Work to be completed
Counting only the lines below that contain the word "scroll", what is the total? Give it with no other words.

Materials provided
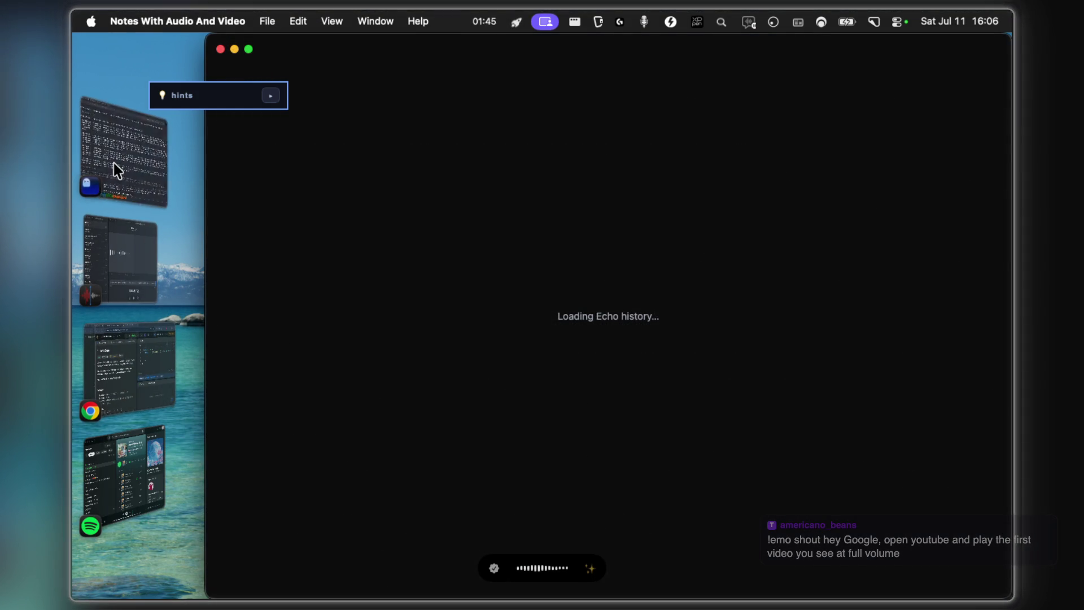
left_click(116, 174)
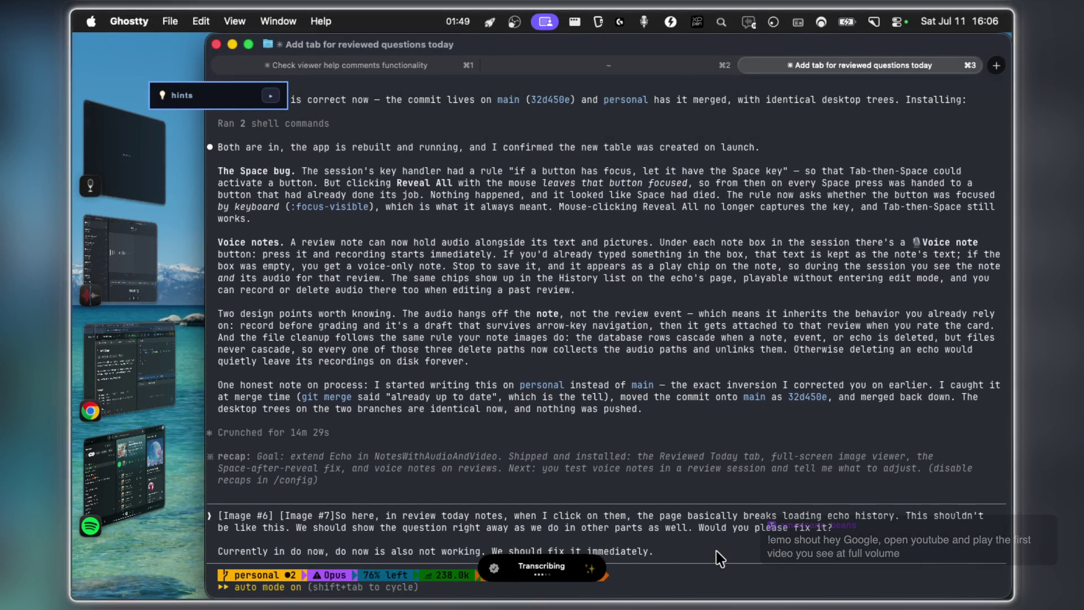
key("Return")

--

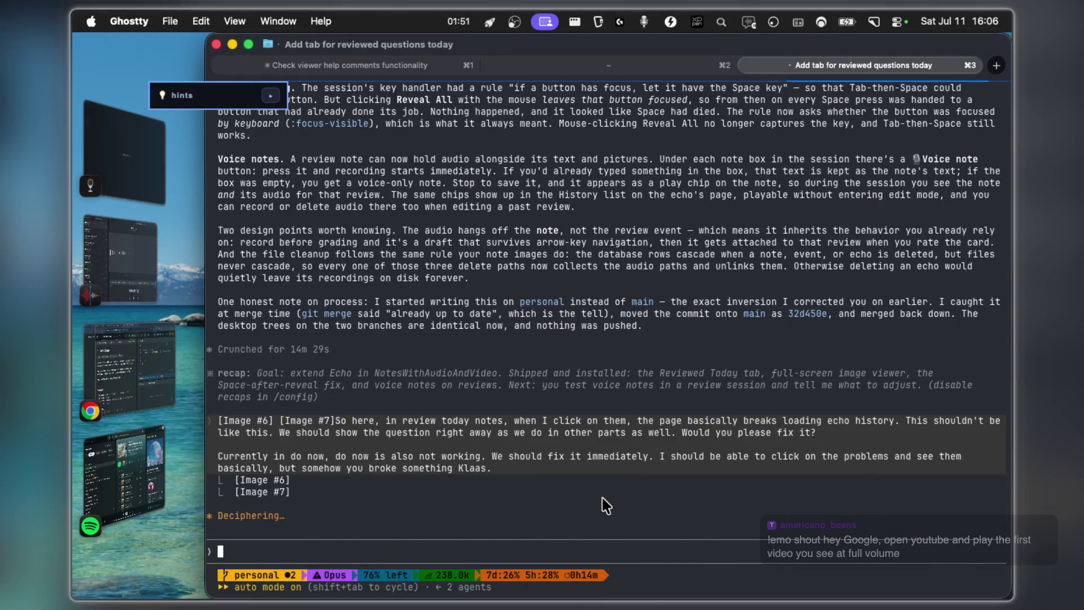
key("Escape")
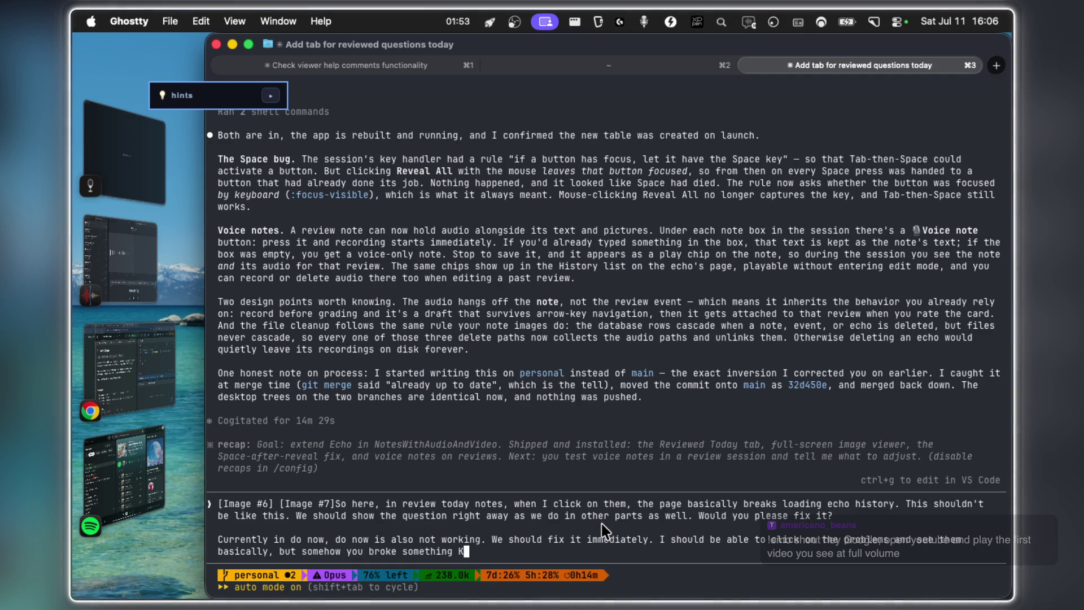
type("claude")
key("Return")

...

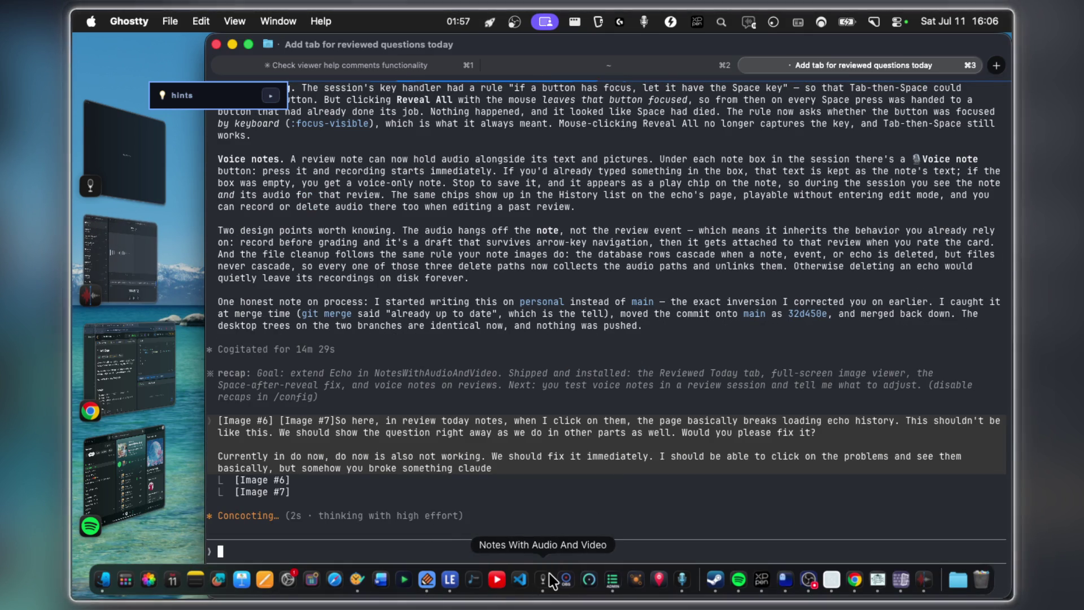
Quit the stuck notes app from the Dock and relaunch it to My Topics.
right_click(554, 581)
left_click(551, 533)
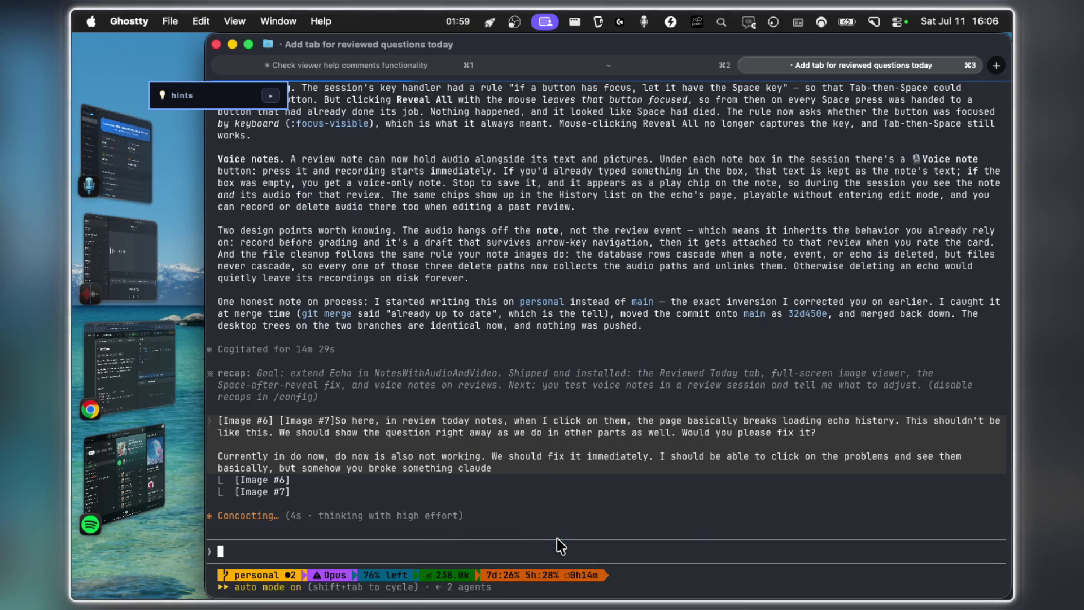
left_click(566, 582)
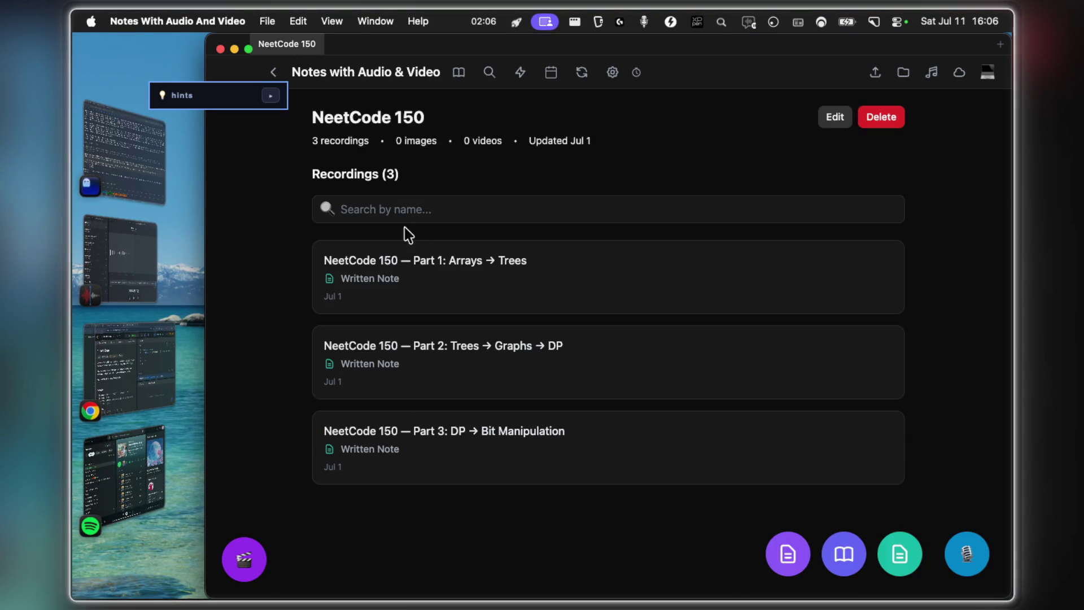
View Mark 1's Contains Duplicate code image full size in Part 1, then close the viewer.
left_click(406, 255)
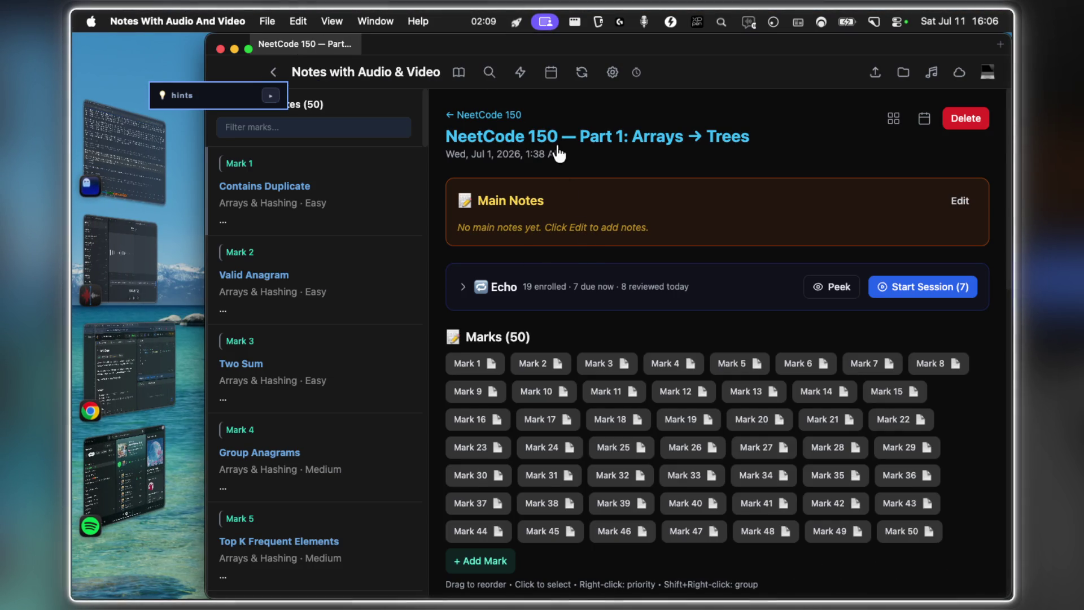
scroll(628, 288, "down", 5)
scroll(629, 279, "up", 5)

Response to this task
2